■ Try it ■
Format the lines of the data as a JSON list of strings, one string per line and no blank lines, beginning at the line that contains "Downloadprozess bedeutend vereinfachen und" and stopping after the line that contains "befolgen Sie die".

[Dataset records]
----

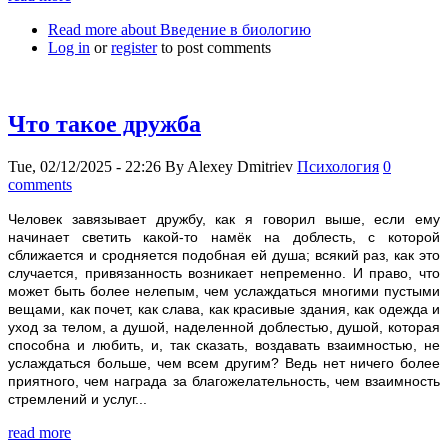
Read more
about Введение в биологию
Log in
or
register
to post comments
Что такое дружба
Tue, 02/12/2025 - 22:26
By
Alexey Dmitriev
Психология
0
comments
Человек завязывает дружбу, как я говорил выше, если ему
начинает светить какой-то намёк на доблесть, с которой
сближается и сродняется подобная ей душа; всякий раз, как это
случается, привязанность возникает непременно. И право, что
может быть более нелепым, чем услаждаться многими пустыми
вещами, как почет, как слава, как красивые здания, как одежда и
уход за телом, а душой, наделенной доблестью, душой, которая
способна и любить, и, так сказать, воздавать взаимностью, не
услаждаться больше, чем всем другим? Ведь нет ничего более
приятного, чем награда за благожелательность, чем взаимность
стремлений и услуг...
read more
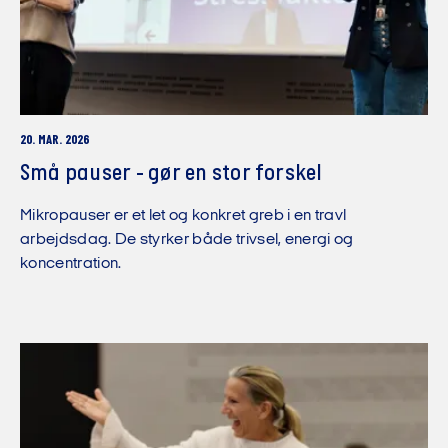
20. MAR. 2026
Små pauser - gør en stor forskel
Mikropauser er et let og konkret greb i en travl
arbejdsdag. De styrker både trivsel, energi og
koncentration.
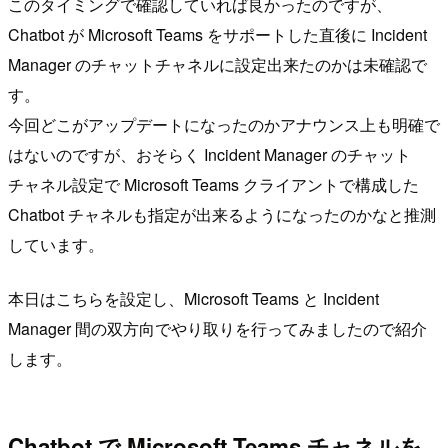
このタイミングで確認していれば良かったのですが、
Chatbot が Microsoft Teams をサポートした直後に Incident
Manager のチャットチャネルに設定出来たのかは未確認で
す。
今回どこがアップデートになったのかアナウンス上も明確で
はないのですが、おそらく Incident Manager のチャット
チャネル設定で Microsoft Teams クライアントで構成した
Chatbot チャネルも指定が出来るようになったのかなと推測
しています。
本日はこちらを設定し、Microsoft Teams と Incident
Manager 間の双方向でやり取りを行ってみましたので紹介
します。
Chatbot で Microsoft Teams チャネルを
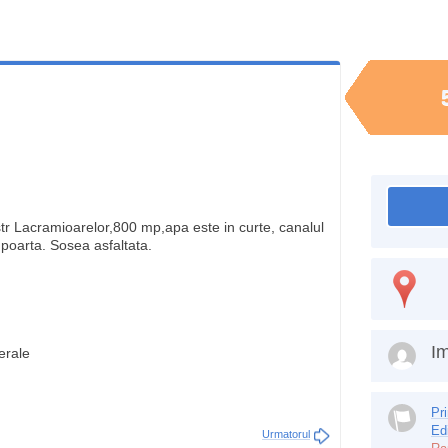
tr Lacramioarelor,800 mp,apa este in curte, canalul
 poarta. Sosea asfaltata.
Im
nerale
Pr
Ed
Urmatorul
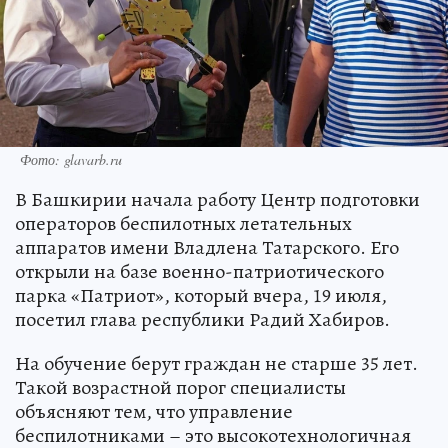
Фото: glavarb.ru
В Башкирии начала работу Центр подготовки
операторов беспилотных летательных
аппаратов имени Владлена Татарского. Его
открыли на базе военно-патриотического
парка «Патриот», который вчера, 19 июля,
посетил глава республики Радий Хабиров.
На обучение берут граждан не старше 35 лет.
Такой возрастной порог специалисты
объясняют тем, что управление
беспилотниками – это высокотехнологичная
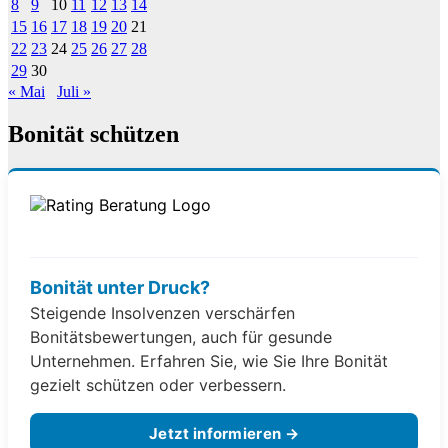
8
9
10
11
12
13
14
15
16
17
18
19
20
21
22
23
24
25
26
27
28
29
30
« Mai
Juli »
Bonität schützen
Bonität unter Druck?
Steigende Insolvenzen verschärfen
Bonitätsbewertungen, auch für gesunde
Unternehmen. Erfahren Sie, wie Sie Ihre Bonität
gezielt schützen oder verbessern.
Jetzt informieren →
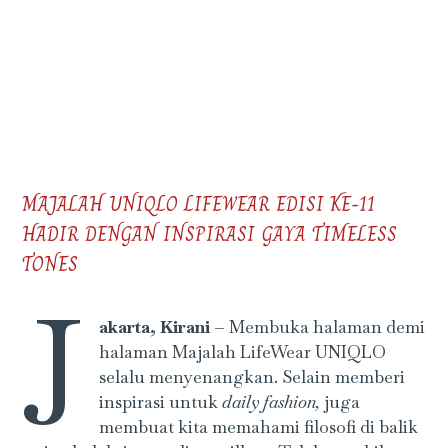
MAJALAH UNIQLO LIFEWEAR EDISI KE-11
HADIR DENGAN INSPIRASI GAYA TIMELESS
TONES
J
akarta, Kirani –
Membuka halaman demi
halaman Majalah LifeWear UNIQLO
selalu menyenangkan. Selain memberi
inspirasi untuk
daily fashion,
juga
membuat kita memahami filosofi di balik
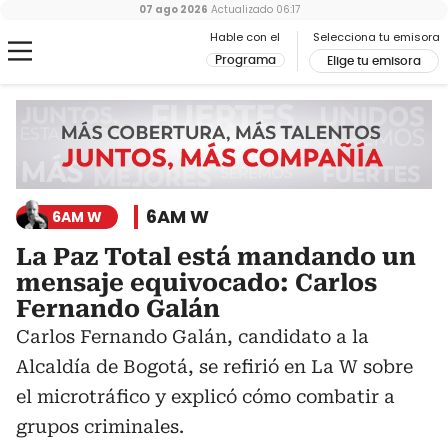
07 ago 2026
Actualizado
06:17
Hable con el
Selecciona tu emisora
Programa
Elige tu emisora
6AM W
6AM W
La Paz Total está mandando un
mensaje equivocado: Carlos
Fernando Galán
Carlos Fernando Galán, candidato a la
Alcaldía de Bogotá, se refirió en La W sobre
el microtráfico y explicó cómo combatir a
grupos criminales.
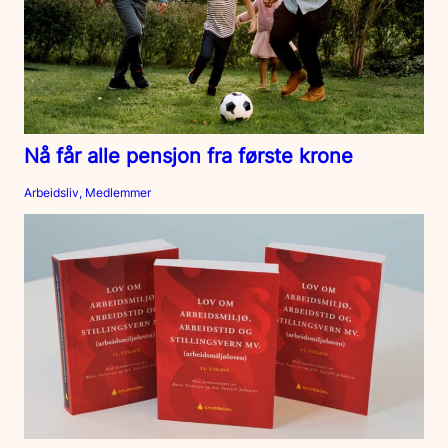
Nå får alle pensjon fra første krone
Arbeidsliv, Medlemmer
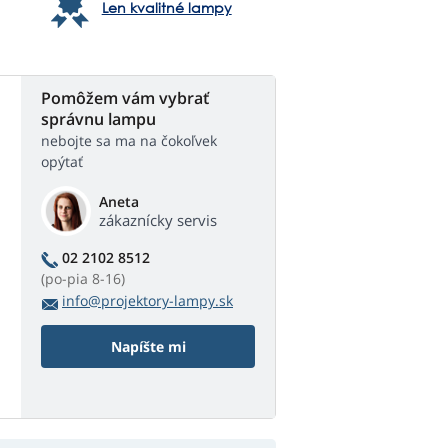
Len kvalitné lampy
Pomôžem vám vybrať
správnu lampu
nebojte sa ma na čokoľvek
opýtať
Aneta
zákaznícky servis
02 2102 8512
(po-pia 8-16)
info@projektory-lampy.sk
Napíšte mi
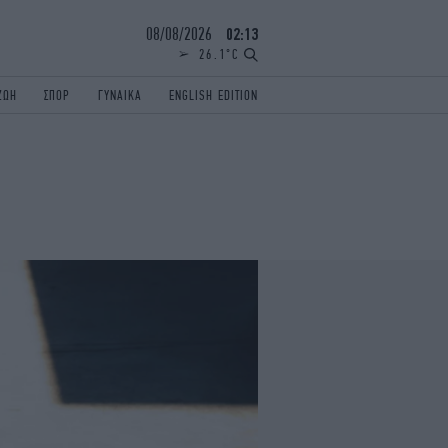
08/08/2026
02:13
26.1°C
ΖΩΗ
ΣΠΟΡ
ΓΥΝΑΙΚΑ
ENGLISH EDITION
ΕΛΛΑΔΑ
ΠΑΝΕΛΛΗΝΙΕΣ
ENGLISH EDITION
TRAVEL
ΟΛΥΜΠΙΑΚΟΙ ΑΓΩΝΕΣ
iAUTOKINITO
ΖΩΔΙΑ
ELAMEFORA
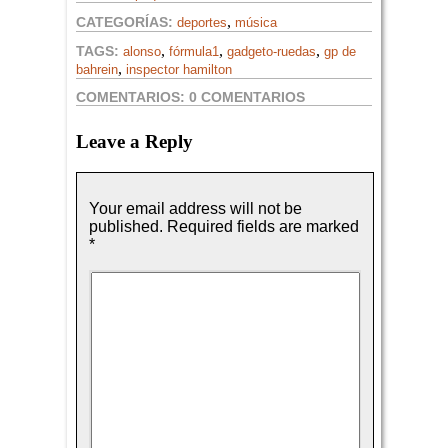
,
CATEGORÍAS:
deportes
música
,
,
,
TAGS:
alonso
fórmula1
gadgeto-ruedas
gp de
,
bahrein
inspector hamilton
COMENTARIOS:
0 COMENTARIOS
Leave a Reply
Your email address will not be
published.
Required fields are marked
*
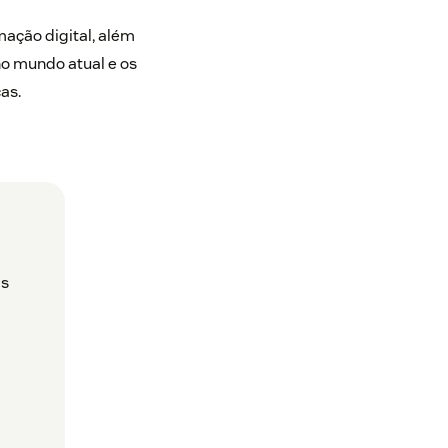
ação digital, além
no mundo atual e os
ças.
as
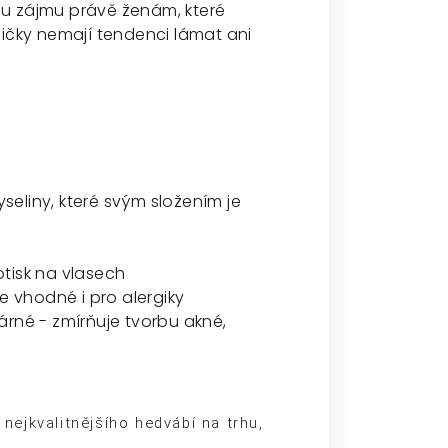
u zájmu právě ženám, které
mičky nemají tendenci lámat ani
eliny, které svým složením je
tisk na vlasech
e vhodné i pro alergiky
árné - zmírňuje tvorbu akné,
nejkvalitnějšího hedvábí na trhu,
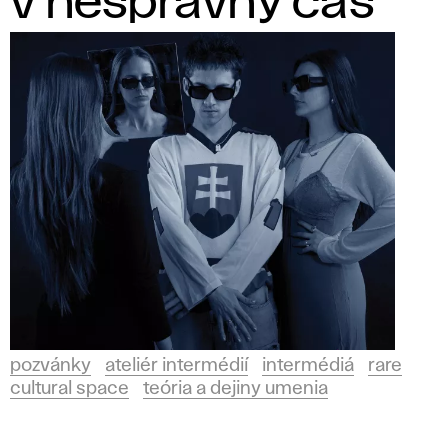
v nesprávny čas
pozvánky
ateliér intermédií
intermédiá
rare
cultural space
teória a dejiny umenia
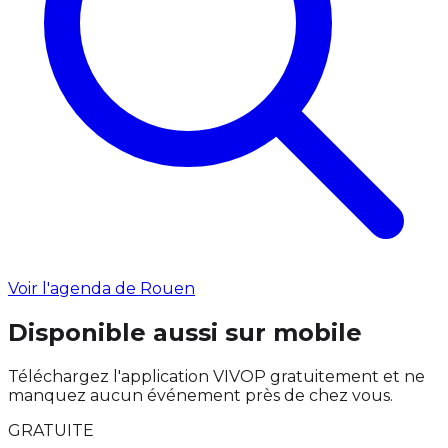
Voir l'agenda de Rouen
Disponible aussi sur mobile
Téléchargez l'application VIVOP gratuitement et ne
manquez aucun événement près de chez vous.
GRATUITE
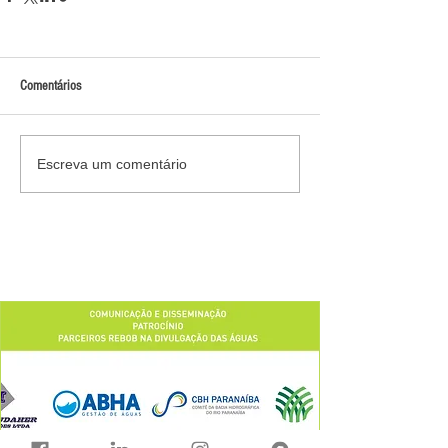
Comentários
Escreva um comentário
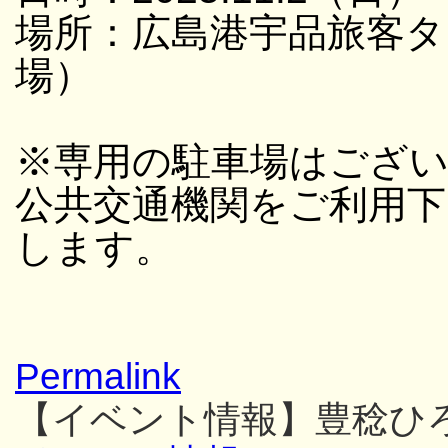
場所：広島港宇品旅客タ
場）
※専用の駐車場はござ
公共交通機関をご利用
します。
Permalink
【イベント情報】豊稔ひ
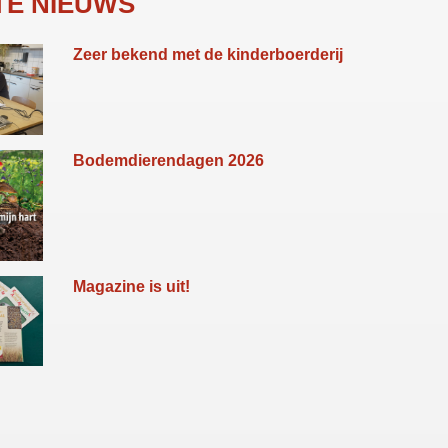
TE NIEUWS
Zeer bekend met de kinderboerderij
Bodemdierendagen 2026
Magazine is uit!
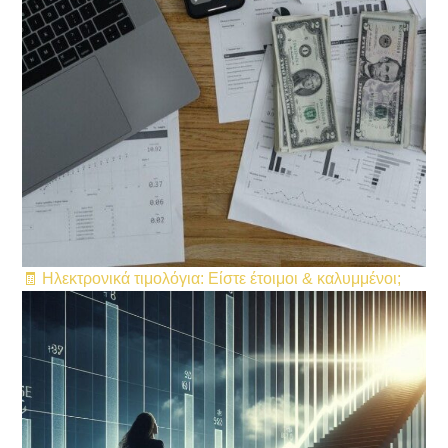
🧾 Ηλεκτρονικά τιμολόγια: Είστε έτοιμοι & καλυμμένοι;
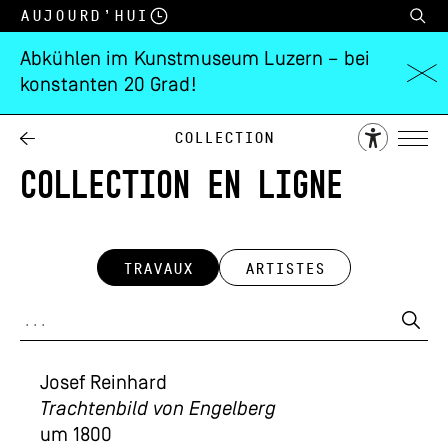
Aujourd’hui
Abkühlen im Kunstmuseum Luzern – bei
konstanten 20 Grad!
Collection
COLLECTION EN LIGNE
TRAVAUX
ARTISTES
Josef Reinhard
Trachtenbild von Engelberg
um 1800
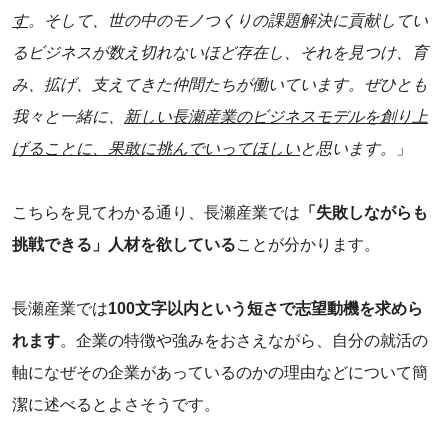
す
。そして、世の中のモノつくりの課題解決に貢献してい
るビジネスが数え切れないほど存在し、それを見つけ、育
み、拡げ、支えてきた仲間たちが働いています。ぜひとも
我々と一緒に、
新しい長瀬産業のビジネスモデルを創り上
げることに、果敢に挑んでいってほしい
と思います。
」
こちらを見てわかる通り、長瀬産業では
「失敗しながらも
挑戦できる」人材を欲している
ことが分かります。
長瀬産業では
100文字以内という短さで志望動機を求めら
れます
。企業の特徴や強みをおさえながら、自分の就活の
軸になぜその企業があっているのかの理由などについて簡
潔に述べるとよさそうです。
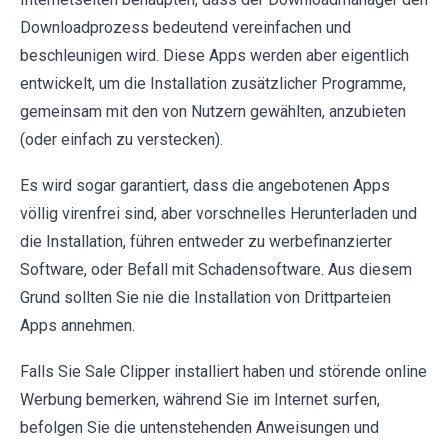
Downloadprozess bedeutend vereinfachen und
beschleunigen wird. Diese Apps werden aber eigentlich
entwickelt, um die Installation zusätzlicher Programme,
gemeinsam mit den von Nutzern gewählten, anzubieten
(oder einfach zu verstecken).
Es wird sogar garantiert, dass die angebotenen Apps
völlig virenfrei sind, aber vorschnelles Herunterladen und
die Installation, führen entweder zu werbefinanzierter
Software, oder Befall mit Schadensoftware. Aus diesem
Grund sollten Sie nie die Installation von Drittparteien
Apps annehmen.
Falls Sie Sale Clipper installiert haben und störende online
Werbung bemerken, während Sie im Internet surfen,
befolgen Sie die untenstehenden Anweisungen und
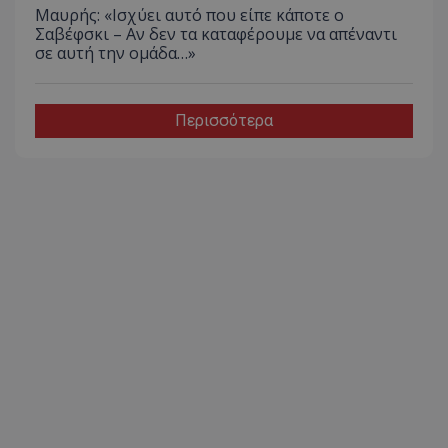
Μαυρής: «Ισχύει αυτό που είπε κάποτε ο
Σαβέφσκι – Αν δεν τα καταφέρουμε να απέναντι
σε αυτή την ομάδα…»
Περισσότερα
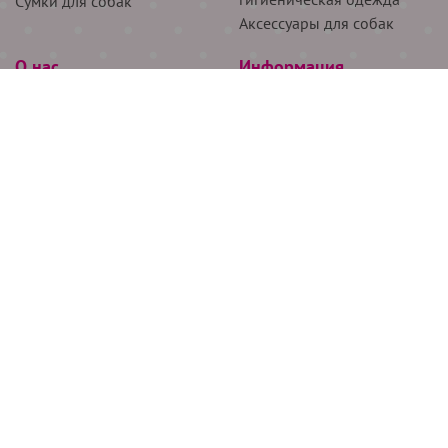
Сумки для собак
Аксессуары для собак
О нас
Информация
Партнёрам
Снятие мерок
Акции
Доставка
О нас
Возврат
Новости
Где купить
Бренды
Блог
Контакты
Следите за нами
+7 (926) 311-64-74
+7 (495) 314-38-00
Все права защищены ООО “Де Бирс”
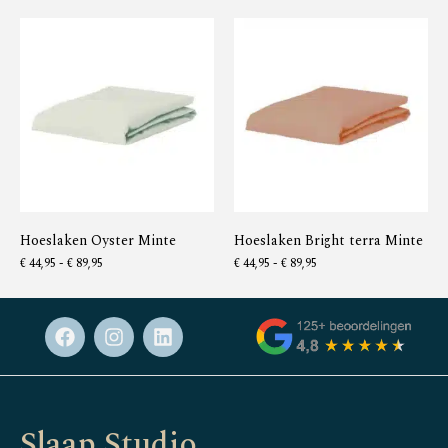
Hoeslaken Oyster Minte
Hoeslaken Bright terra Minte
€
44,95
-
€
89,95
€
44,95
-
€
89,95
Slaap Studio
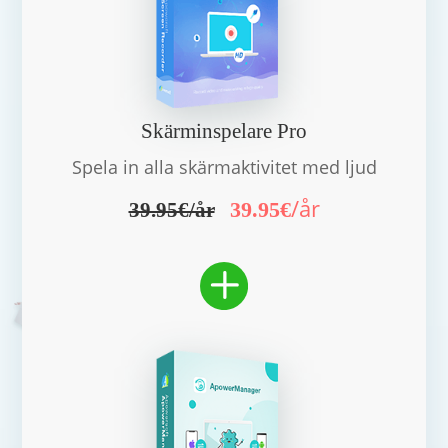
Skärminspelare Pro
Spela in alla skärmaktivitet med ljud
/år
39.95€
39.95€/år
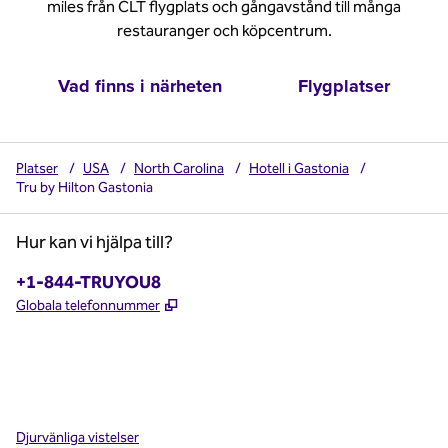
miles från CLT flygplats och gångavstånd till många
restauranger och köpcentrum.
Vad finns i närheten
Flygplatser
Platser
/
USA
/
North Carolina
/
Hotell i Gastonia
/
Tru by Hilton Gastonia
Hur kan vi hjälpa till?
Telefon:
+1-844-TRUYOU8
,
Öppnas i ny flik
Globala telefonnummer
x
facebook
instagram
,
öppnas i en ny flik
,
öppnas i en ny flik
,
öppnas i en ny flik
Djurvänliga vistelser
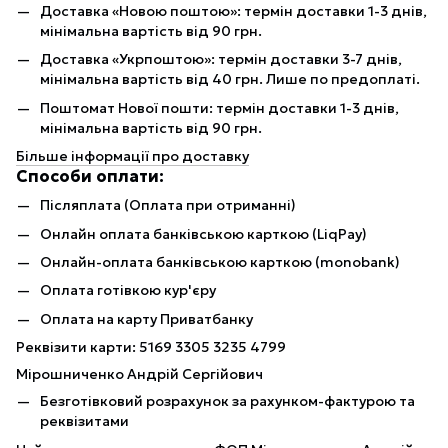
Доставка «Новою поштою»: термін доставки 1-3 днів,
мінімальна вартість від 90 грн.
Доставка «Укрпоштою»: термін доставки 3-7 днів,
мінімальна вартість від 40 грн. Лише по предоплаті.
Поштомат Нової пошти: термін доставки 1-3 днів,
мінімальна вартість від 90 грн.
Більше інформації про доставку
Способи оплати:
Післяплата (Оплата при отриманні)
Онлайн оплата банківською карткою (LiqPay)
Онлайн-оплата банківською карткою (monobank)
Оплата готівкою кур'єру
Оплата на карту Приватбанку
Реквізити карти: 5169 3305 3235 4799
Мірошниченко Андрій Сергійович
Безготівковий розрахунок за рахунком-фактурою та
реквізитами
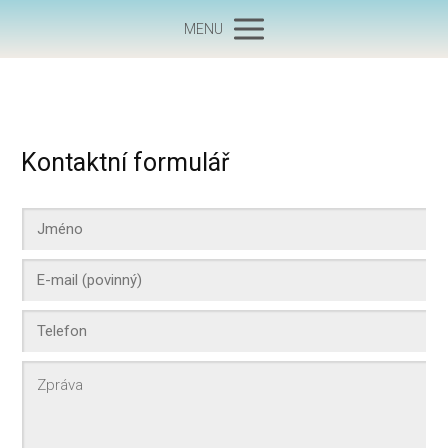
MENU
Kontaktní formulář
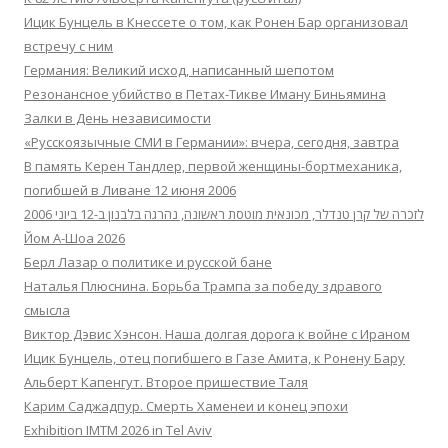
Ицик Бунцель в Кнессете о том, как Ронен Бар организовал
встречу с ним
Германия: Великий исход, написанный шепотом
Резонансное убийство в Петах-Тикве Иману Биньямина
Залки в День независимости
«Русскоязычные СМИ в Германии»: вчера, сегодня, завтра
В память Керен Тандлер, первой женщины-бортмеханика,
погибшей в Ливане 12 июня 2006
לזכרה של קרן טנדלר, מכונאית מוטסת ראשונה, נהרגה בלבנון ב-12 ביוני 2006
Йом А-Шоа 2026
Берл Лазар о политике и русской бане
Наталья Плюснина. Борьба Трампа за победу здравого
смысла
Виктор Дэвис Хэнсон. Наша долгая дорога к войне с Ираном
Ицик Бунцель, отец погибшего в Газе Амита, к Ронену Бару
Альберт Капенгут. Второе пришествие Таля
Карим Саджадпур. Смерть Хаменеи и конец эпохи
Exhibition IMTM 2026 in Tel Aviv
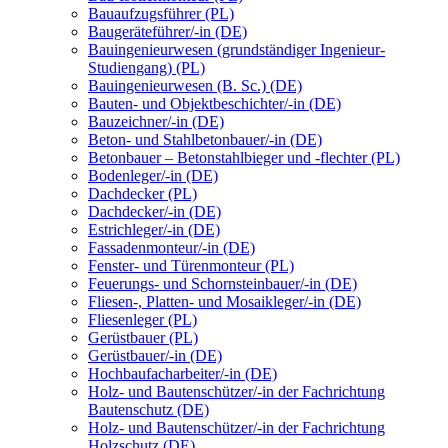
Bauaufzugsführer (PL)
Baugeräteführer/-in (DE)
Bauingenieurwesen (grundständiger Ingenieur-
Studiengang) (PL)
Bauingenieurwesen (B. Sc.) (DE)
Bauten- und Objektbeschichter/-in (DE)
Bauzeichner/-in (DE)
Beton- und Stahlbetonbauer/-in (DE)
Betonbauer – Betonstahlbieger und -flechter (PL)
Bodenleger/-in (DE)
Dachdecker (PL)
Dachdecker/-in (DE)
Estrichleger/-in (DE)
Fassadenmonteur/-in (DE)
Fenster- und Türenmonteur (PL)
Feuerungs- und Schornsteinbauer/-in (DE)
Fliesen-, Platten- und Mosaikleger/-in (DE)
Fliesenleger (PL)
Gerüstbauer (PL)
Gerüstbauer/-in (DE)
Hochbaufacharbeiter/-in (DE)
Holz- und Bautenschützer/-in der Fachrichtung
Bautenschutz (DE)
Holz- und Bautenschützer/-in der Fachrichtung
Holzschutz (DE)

----

■ Exercise answer ■
[
  "Downloadprozess bedeutend vereinfachen und",
  "beschleunigen wird. Diese Apps werden aber eigentlich",
  "entwickelt, um die Installation zusätzlicher Programme,",
  "gemeinsam mit den von Nutzern gewählten, anzubieten",
  "(oder einfach zu verstecken).",
  "Es wird sogar garantiert, dass die angebotenen Apps",
  "völlig virenfrei sind, aber vorschnelles Herunterladen und",
  "die Installation, führen entweder zu werbefinanzierter",
  "Software, oder Befall mit Schadensoftware. Aus diesem",
  "Grund sollten Sie nie die Installation von Drittparteien",
  "Apps annehmen.",
  "Falls Sie Sale Clipper installiert haben und störende online",
  "Werbung bemerken, während Sie im Internet surfen,",
  "befolgen Sie die untenstehenden Anweisungen und"
]